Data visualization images
+ + + + +
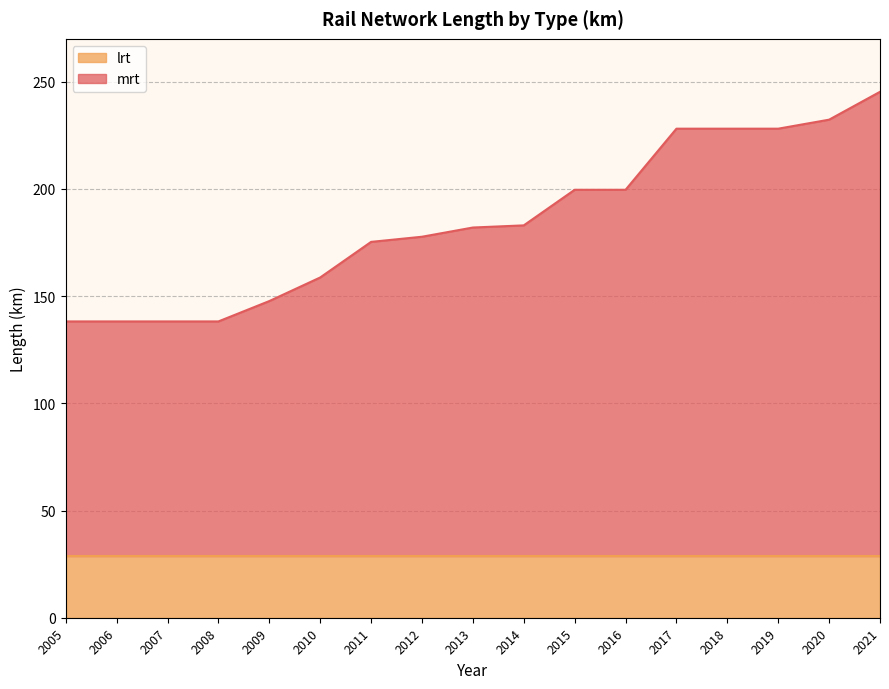

Reading right to left, list all the values displayed in this chart.

2021=245.3	2020=232.3	2019=228.1	2018=228.1	2017=228.1	2016=199.6	2015=199.6	2014=183.0	2013=182.0	2012=177.7	2011=175.3	2010=158.7	2009=147.7	2008=138.2	2007=138.2	2006=138.2	2005=138.2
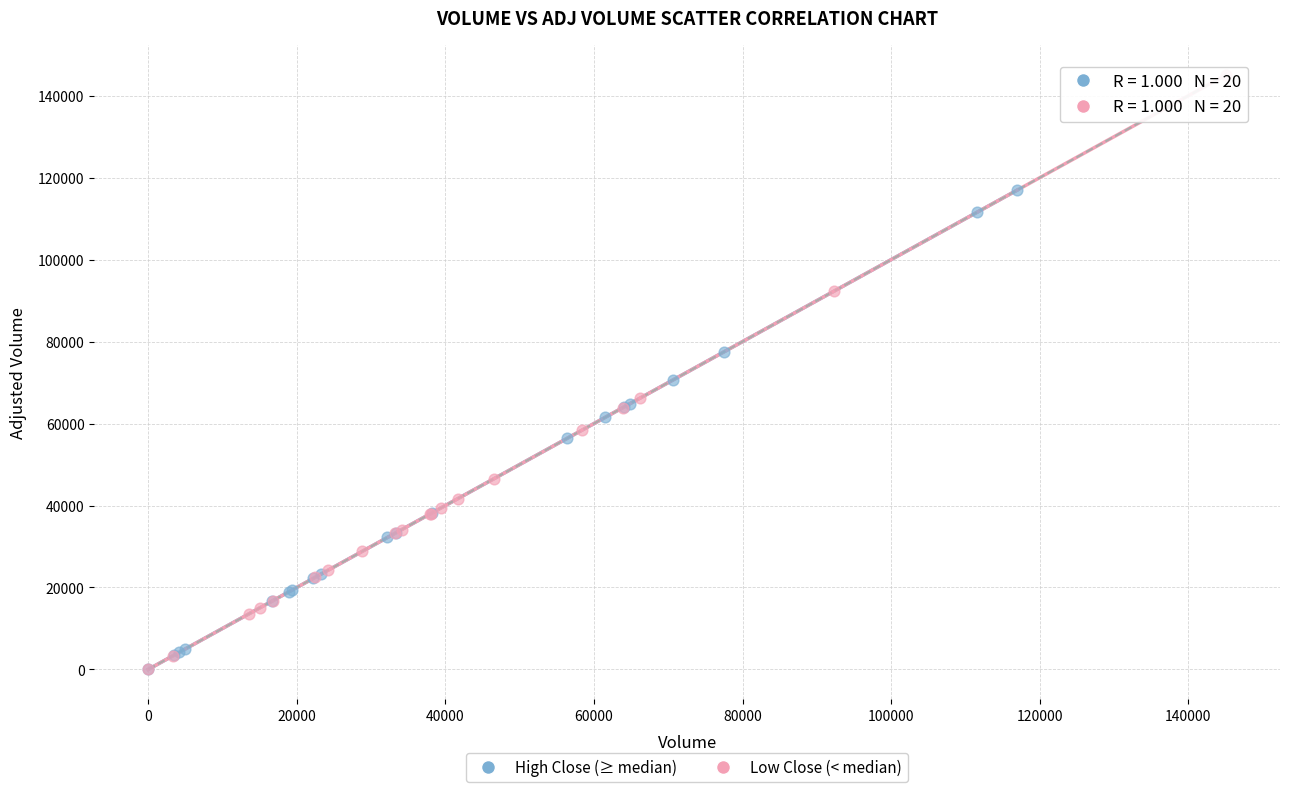

Which series contains the highest Y value?

Low Close (< median)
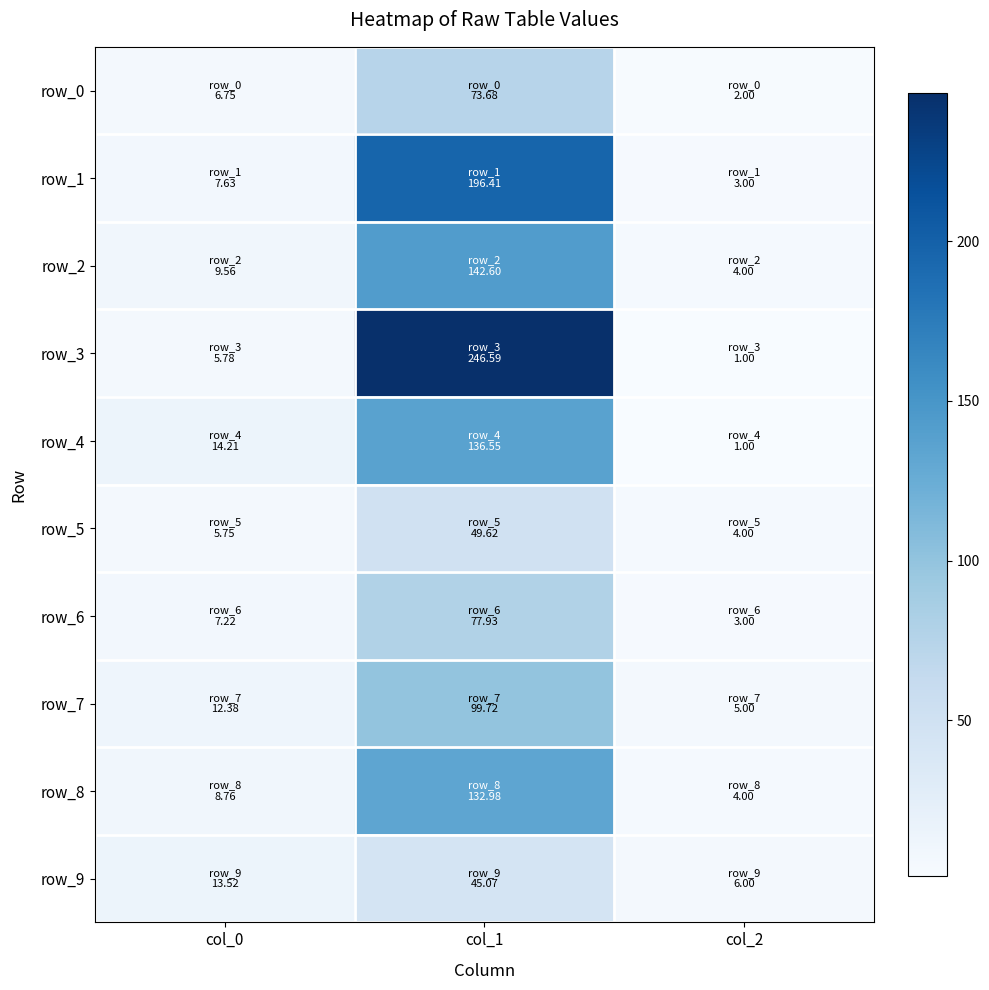

List the labels in order of row_2 value, largest first.

col_1, col_0, col_2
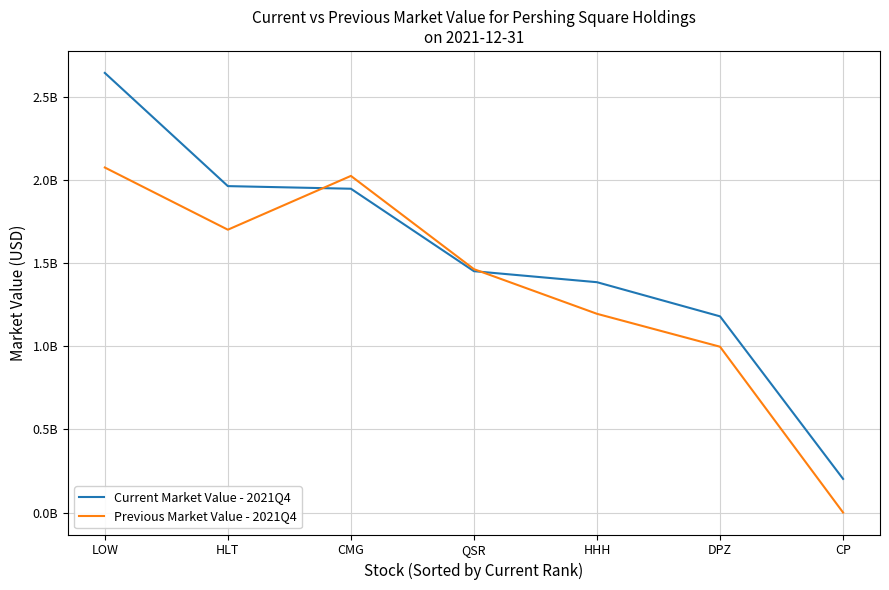

After their last crossing, which series has the higher values: Current Market Value - 2021Q4 or Previous Market Value - 2021Q4?

Current Market Value - 2021Q4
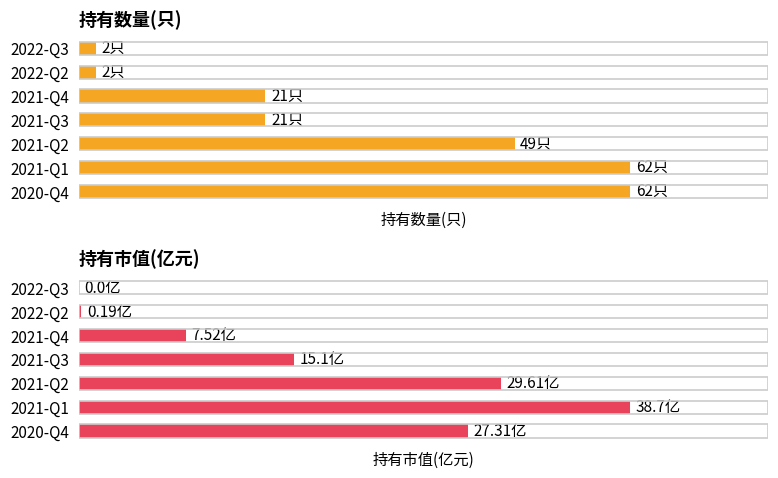

What is the difference between the 持有市值(亿元) values at 2021-Q3 and 2022-Q3?

15.1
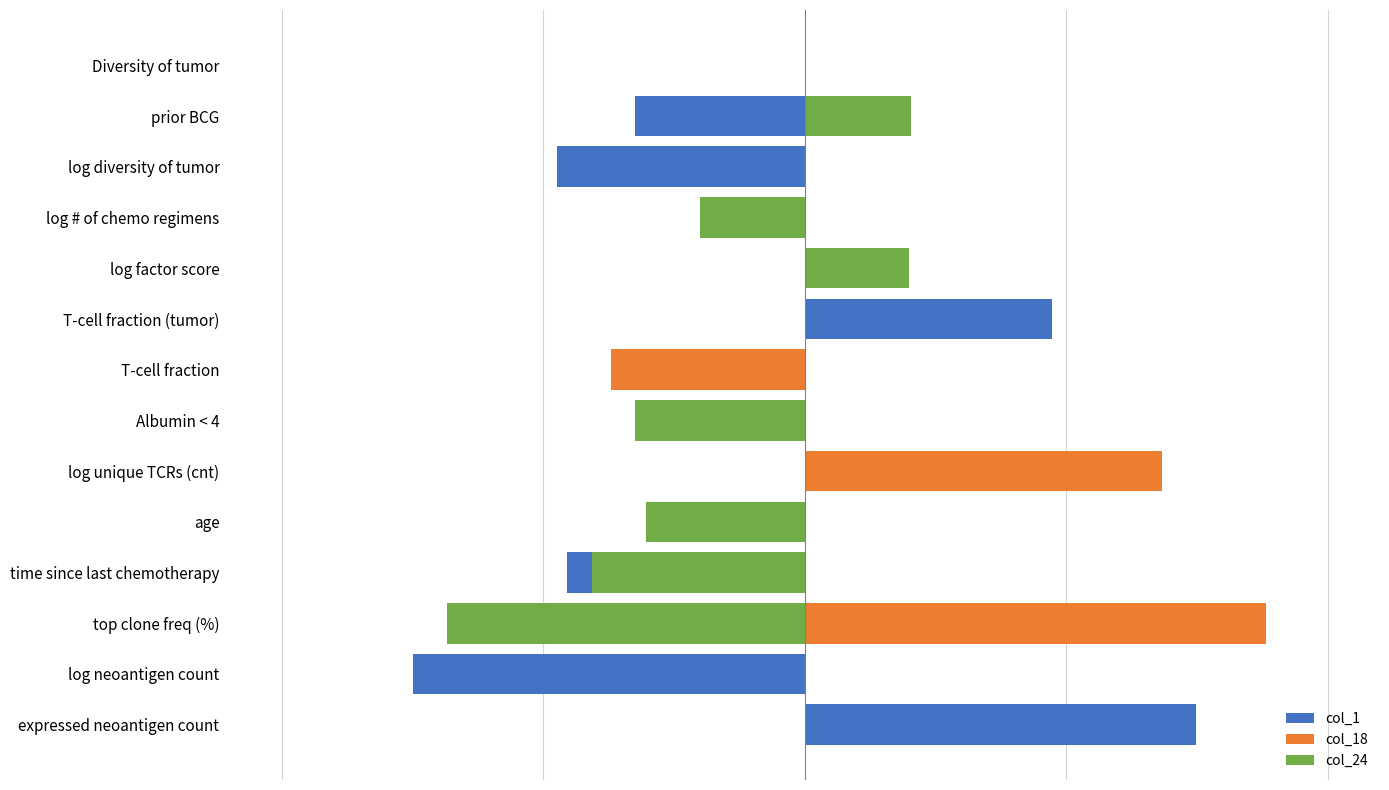

Count the number of data series in this chart.

3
+ + + + +
Exercise brief:
Copy out the listing from the line with "Low Close (< median)" up to and including its final line, leaving the pictures out of your answer.

Response to the task:
Low Close (< median)

List the labels in order of row_2 value, largest first.

col_1, col_0, col_2

After their last crossing, which series has the higher values: Current Market Value - 2021Q4 or Previous Market Value - 2021Q4?

Current Market Value - 2021Q4

What is the difference between the 持有市值(亿元) values at 2021-Q3 and 2022-Q3?

15.1

Count the number of data series in this chart.

3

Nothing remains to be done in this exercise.